Demand-side strategies are policy interventions, such as gender targets, gender quotas and reporting requirements, that aim to increase the minimum standards of gender representation in organizations.
Such strategies do increase the numbers of women in senior roles, Dr. Byrne says, but they may also create a perception of those positions not being earned or based on merit.
Conversations need to change
Dr. Byrne says in order for gender quotas, targeting and reporting to be effective, conversations need to change. “People need to feel safe to talk about gender and leadership within their organizations.”
There also needs to be support from the top down and as from male allies, she adds.
“I hope the findings from our study will influence leaders and organizations to navigate the challenges associated with gender diversity in leadership roles, ultimately improving the goals for diversity in leadership.”
Gendered language in finance recruitment
While Dr.

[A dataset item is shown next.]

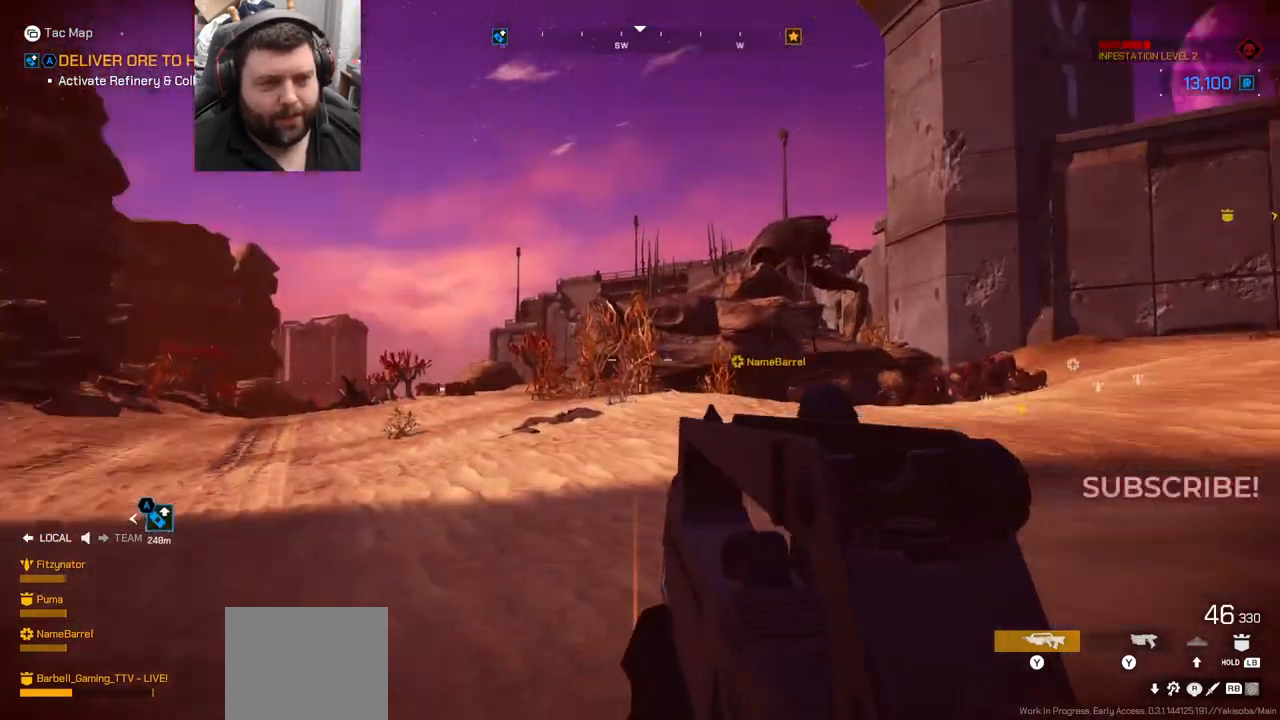
{"buttons": ["DPAD_LEFT"], "left_stick": "center", "right_stick": "center", "events": [[17, "right_stick", "center"], [100, "right_stick", "left"], [217, "right_stick", "center"], [317, "right_stick", "left"], [450, "right_stick", "center"]]}
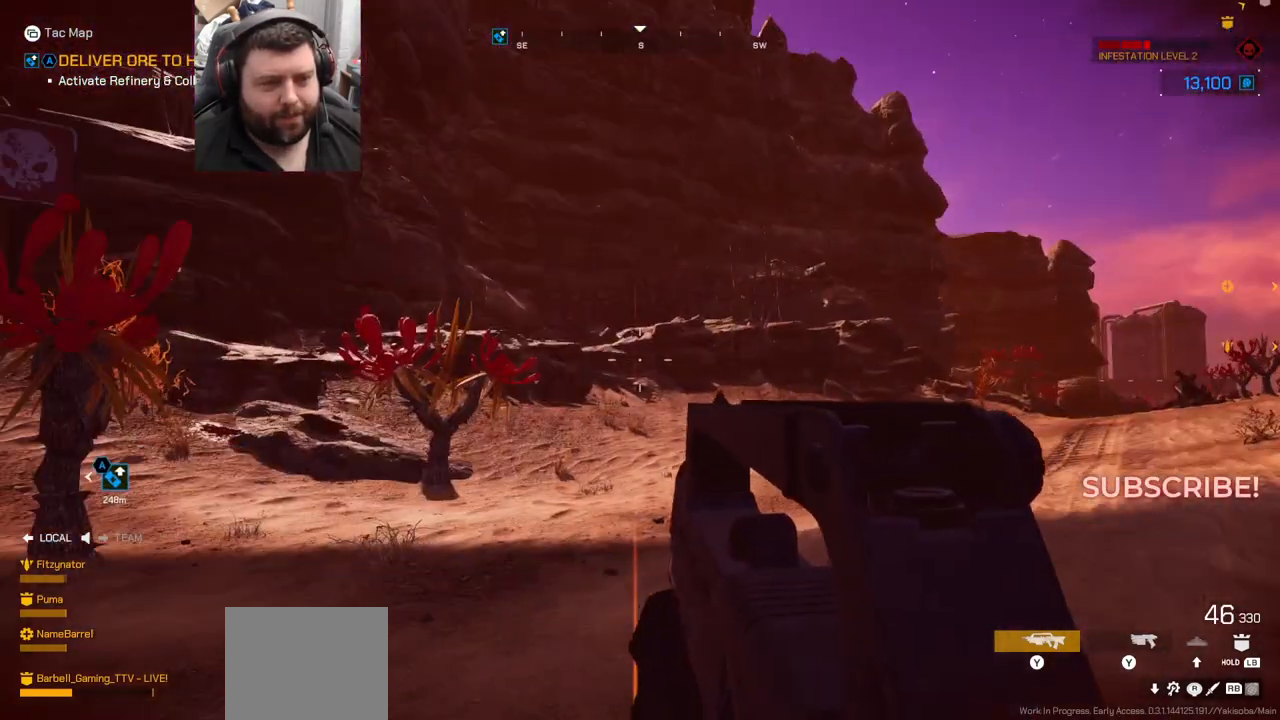
{"buttons": [], "left_stick": "up", "right_stick": "center", "events": [[50, "right_stick", "left"], [117, "DPAD_LEFT", "up"], [317, "left_stick", "up"], [317, "right_stick", "center"], [350, "L3", "down"], [483, "L3", "up"]]}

Byrne’s research explored attitudes about gender diversity in senior leadership roles, Dr. Oldford’s looked at an issue for women just starting their careers.
In her paper, Decoding bias: Gendered language in finance internship job postings, Dr. Oldford examined job postings for internship positions in the finance industry to determine whether they contribute to the industry’s gender imbalance.
“… companies will continue to face challenges recruiting women to posted positions … unless they address this subtle bias.” — Dr. Erin Oldford
Along with co-author Dr. John Fiset from St. Mary’s University, they assessed the language of finance internship job postings across North America, finding that primarily agentic language was used – even at organizations known for their diversity and inclusion policies.
“Research to date shows us that women and men respond differently to different kinds of language,” said Dr. Oldford. “Men tend to respond to language that is agentic, which is self-oriented and focuses on power and achievement. Women respond more to communal language, which focuses on harmony and collaboration within an organization.”
The result, says Dr. Oldford, is a mismatch.
Firms want to attract female interns but the ads trying to recruit them are turning them away.
“We surmise that companies will continue to face challenges recruiting women to posted positions – and even more, recruiting women into the finance industry – unless they address this subtle bias,” she said.
Their study is the first to examine this issue in the finance industry.
“It’s important to me to pursue research questions that are relevant and contribute to understanding and resolving real-world problems,” said Dr. Oldford. “Being recognized with this award gives me confidence that I’m heading in the right direction.”
Dr. Oldford is an assistant professor and interim associate dean (undergraduate programs). The paper was published in the Journal of Behavioral and Experimental Finance.